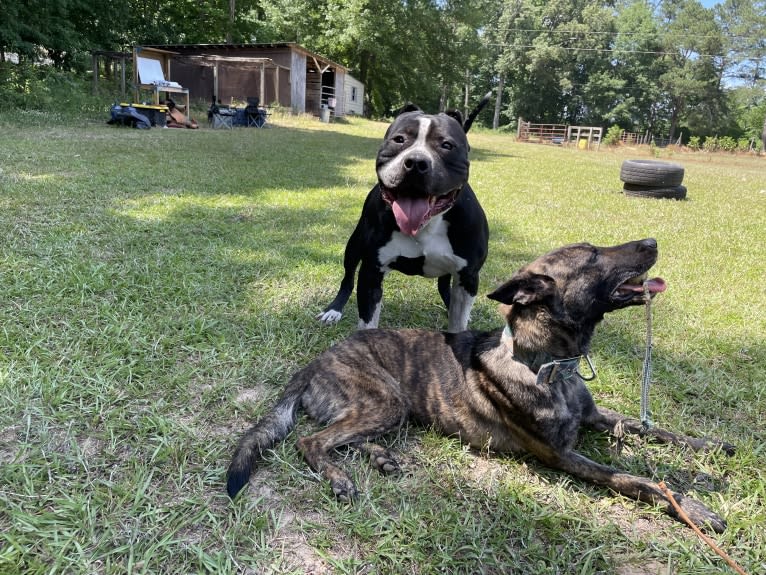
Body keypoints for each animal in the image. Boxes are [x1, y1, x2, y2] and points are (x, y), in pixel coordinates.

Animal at [225, 237, 736, 532]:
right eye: (593, 255)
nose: (652, 240)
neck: (546, 363)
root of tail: (314, 363)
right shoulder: (562, 457)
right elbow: (639, 480)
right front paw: (693, 508)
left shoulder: (597, 417)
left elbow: (648, 427)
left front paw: (712, 446)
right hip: (384, 401)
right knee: (312, 442)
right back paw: (338, 478)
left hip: (390, 410)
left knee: (342, 437)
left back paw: (381, 458)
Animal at [318, 94, 492, 332]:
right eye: (399, 139)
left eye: (447, 145)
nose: (416, 162)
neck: (425, 226)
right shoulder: (371, 272)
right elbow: (368, 322)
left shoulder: (469, 276)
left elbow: (458, 321)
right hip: (354, 246)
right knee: (347, 277)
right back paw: (334, 309)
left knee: (446, 288)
++++++++++++++++++++
#### [TASK PROMPT]
Your response must restate every record above exactly, with each picture omitted.

#### [ANSWER SPACE]
Body keypoints for each animal in the image. Boxes are [x1, y1, x2, y2] and points are (x, y), in pixel coordinates.

Animal at [225, 237, 736, 532]:
right eye: (593, 255)
nose: (652, 240)
neck: (546, 363)
root of tail: (314, 363)
right shoulder: (562, 457)
right elbow: (639, 480)
right front paw: (693, 508)
left shoulder: (597, 417)
left elbow: (648, 427)
left front paw: (712, 446)
right hip: (384, 401)
right knee: (312, 442)
right back paw: (338, 478)
left hip: (390, 410)
left knee: (342, 437)
left back paw: (381, 458)
Animal at [318, 94, 492, 332]:
right eye: (399, 139)
left eye: (447, 145)
nose: (416, 162)
neck: (425, 226)
right shoulder: (371, 272)
right elbow: (368, 322)
left shoulder: (469, 276)
left elbow: (458, 321)
right hip: (354, 246)
right knee: (347, 277)
right back paw: (334, 309)
left knee: (446, 288)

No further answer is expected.